### Exercise requirements
Make an exact copy of the data below, leaving out every picture.

### Data excerpt
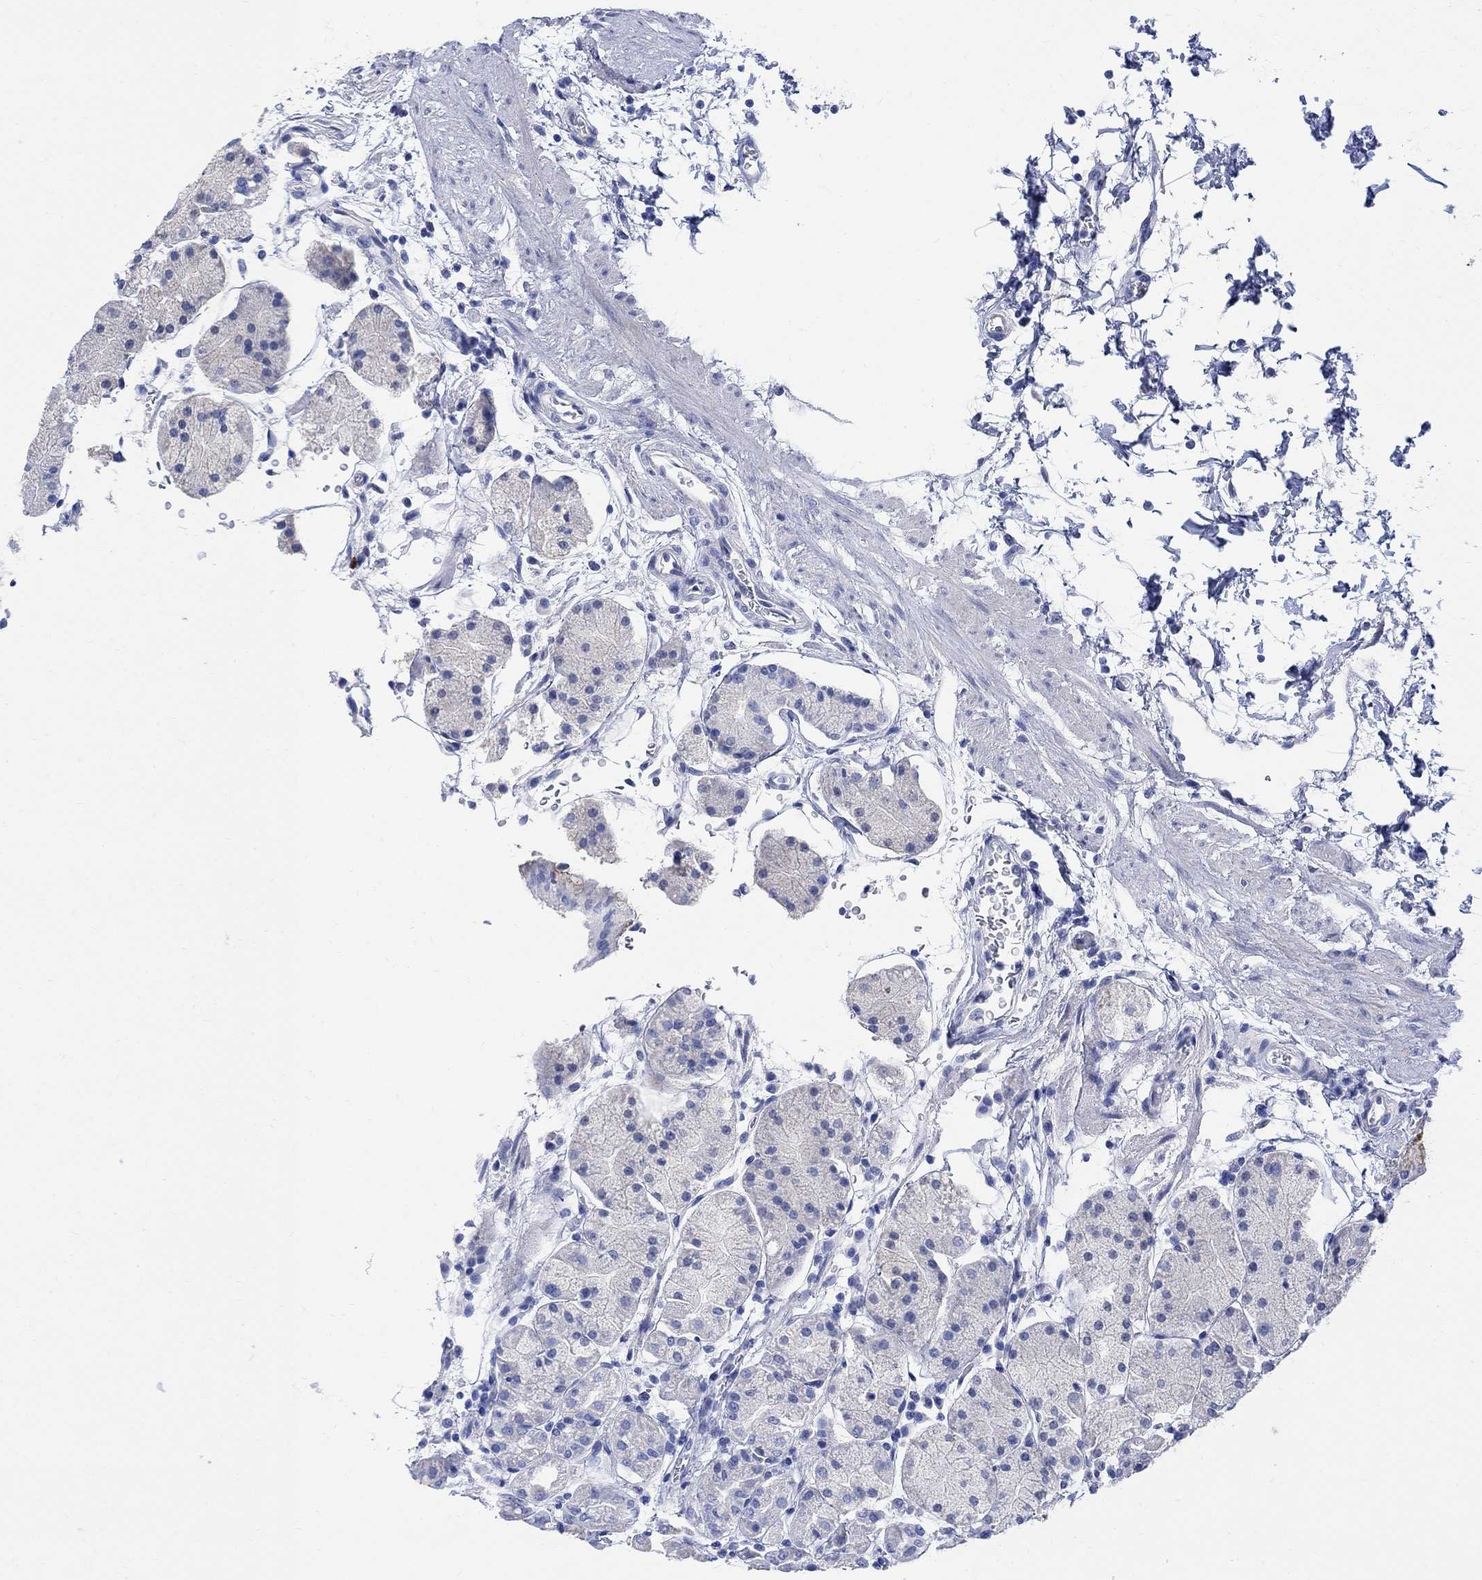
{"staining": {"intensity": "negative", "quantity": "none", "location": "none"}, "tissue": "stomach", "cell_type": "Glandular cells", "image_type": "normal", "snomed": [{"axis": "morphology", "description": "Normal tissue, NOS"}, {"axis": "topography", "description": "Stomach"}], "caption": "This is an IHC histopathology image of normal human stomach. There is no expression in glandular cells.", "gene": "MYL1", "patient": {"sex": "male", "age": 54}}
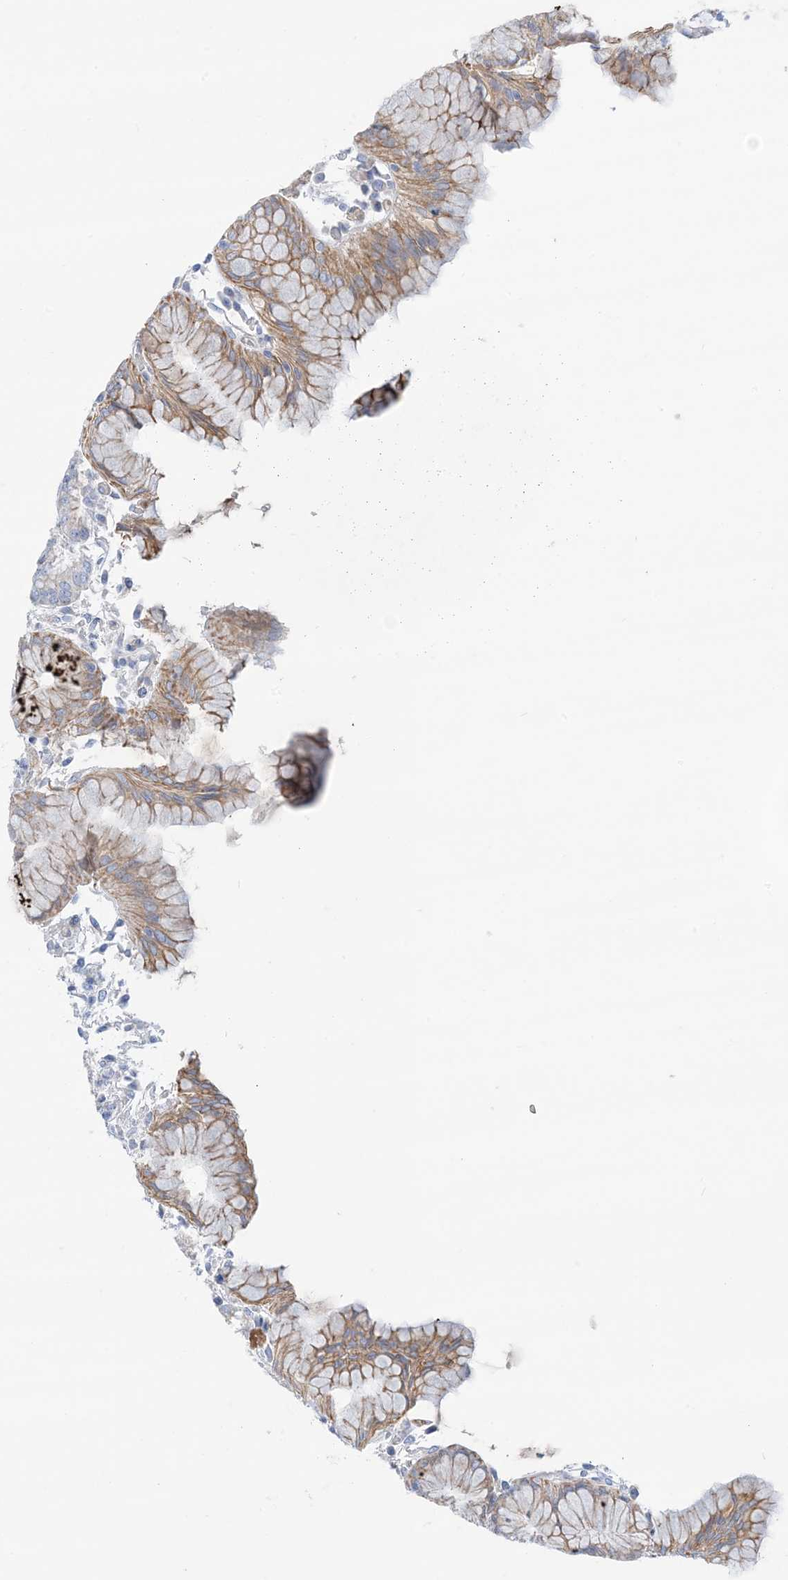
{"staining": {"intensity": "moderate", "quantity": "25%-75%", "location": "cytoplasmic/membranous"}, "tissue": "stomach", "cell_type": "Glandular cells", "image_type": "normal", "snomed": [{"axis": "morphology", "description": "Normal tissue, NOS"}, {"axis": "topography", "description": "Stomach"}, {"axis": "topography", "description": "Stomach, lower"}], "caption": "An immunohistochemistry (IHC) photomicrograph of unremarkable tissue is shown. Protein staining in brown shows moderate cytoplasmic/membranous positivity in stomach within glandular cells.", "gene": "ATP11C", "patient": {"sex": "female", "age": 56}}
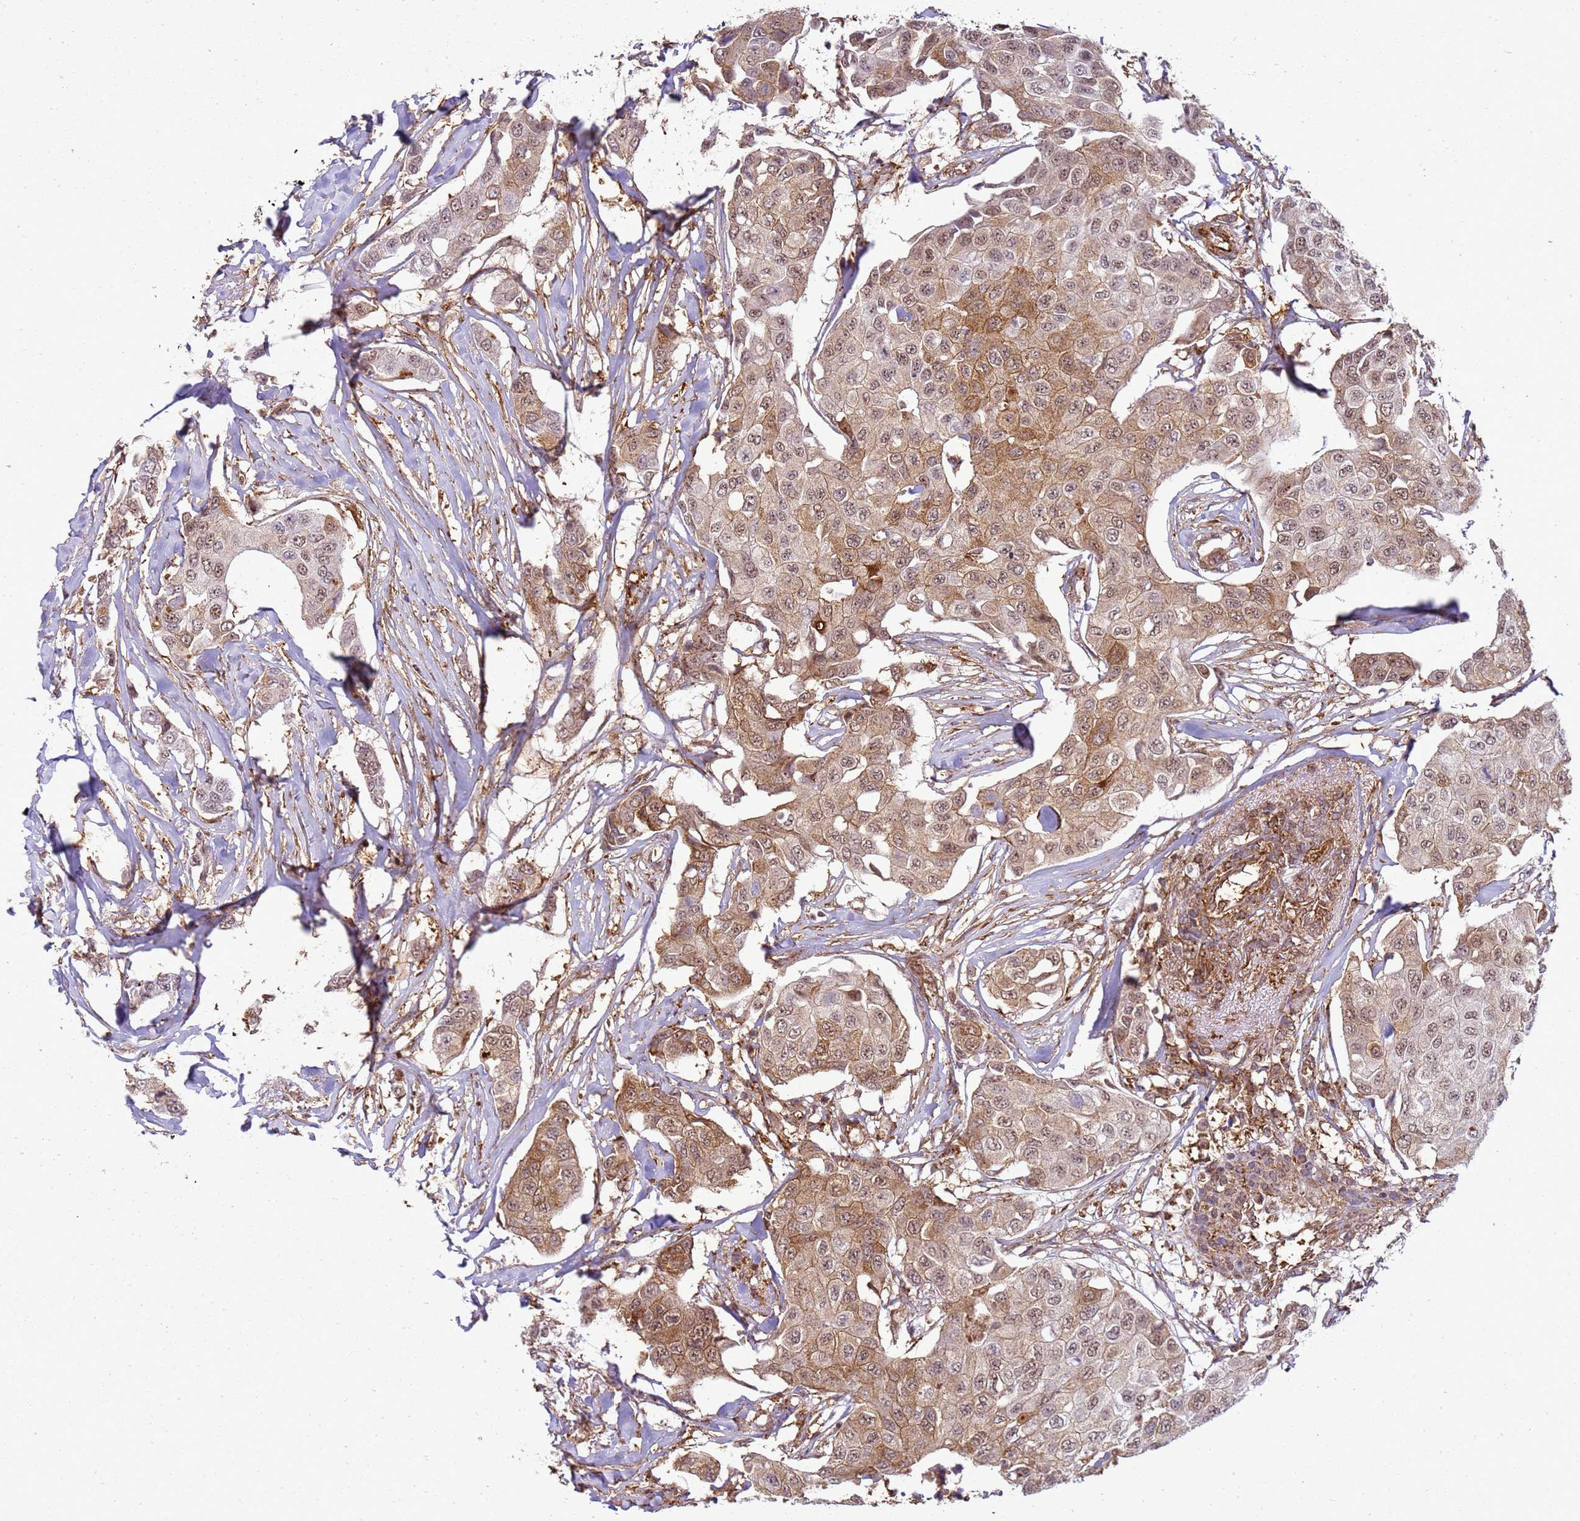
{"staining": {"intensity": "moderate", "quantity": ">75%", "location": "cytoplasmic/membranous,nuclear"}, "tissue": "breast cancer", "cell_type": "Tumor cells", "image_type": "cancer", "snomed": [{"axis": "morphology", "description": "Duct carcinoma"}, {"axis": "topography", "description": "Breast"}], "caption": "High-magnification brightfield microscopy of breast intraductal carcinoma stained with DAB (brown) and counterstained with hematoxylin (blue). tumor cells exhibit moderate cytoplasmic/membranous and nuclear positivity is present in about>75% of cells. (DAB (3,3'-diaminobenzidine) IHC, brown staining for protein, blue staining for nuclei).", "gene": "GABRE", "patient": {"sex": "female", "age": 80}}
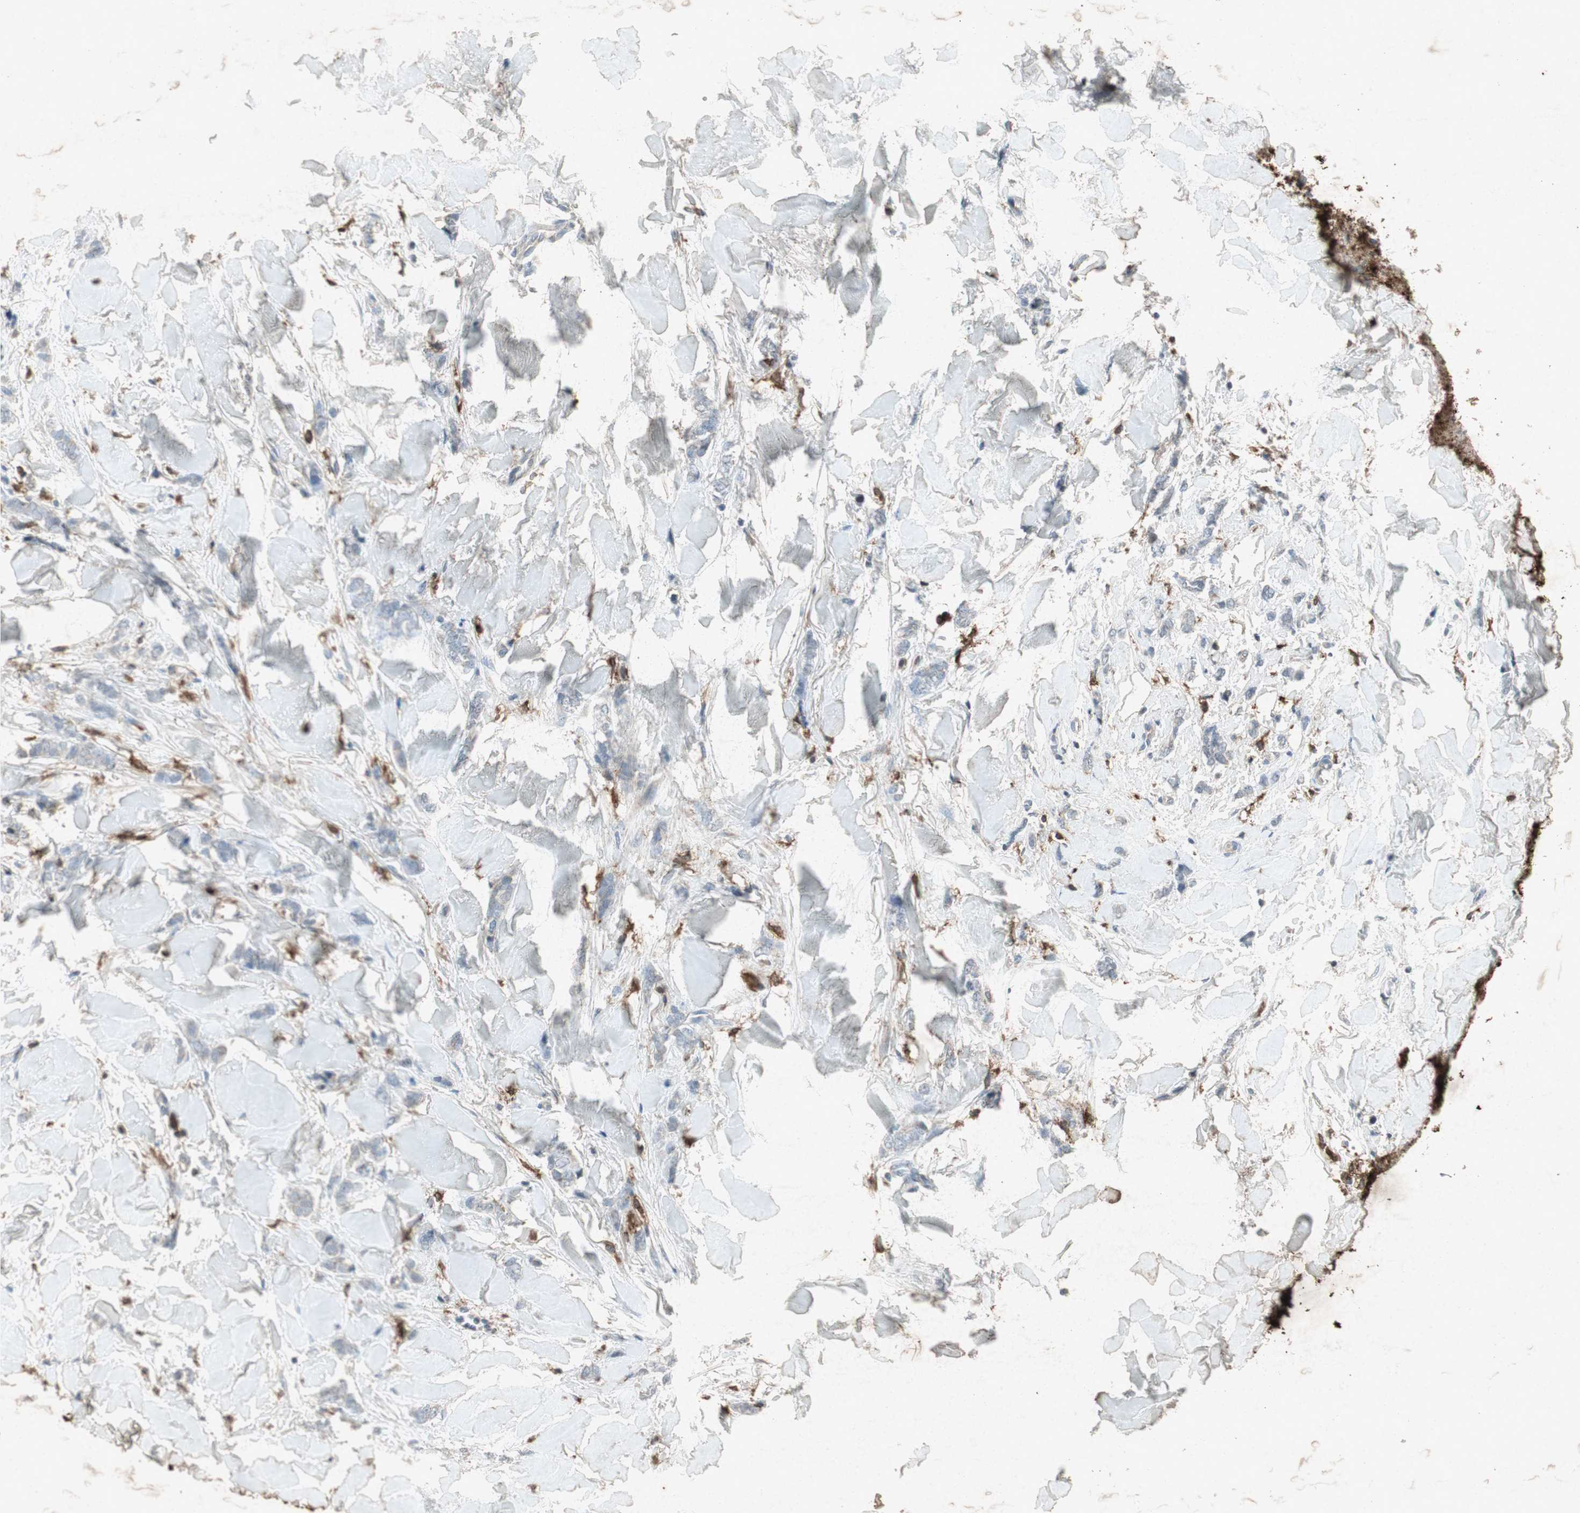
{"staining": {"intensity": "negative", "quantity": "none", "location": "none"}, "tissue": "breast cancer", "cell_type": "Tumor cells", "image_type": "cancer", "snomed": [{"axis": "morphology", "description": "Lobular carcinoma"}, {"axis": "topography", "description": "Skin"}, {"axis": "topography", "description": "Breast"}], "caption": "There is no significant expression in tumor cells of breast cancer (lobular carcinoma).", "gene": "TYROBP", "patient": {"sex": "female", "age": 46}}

### Answer box
{"staining": {"intensity": "negative", "quantity": "none", "location": "none"}, "tissue": "stomach", "cell_type": "Glandular cells", "image_type": "normal", "snomed": [{"axis": "morphology", "description": "Normal tissue, NOS"}, {"axis": "topography", "description": "Stomach"}], "caption": "This is an IHC histopathology image of normal human stomach. There is no expression in glandular cells.", "gene": "MYL1", "patient": {"sex": "male", "age": 54}}
{"staining": {"intensity": "moderate", "quantity": "25%-75%", "location": "cytoplasmic/membranous"}, "tissue": "stomach", "cell_type": "Glandular cells", "image_type": "normal", "snomed": [{"axis": "morphology", "description": "Normal tissue, NOS"}, {"axis": "topography", "description": "Stomach"}, {"axis": "topography", "description": "Stomach, lower"}], "caption": "An immunohistochemistry (IHC) photomicrograph of unremarkable tissue is shown. Protein staining in brown shows moderate cytoplasmic/membranous positivity in stomach within glandular cells.", "gene": "ATP11C", "patient": {"sex": "female", "age": 56}}
{"staining": {"intensity": "moderate", "quantity": ">75%", "location": "cytoplasmic/membranous,nuclear"}, "tissue": "breast cancer", "cell_type": "Tumor cells", "image_type": "cancer", "snomed": [{"axis": "morphology", "description": "Duct carcinoma"}, {"axis": "topography", "description": "Breast"}], "caption": "High-magnification brightfield microscopy of breast intraductal carcinoma stained with DAB (brown) and counterstained with hematoxylin (blue). tumor cells exhibit moderate cytoplasmic/membranous and nuclear positivity is present in about>75% of cells. (DAB (3,3'-diaminobenzidine) IHC, brown staining for protein, blue staining for nuclei).", "gene": "GABRE", "patient": {"sex": "female", "age": 80}}
{"staining": {"intensity": "negative", "quantity": "none", "location": "none"}, "tissue": "breast cancer", "cell_type": "Tumor cells", "image_type": "cancer", "snomed": [{"axis": "morphology", "description": "Lobular carcinoma"}, {"axis": "topography", "description": "Skin"}, {"axis": "topography", "description": "Breast"}], "caption": "There is no significant expression in tumor cells of breast cancer (lobular carcinoma).", "gene": "TYROBP", "patient": {"sex": "female", "age": 46}}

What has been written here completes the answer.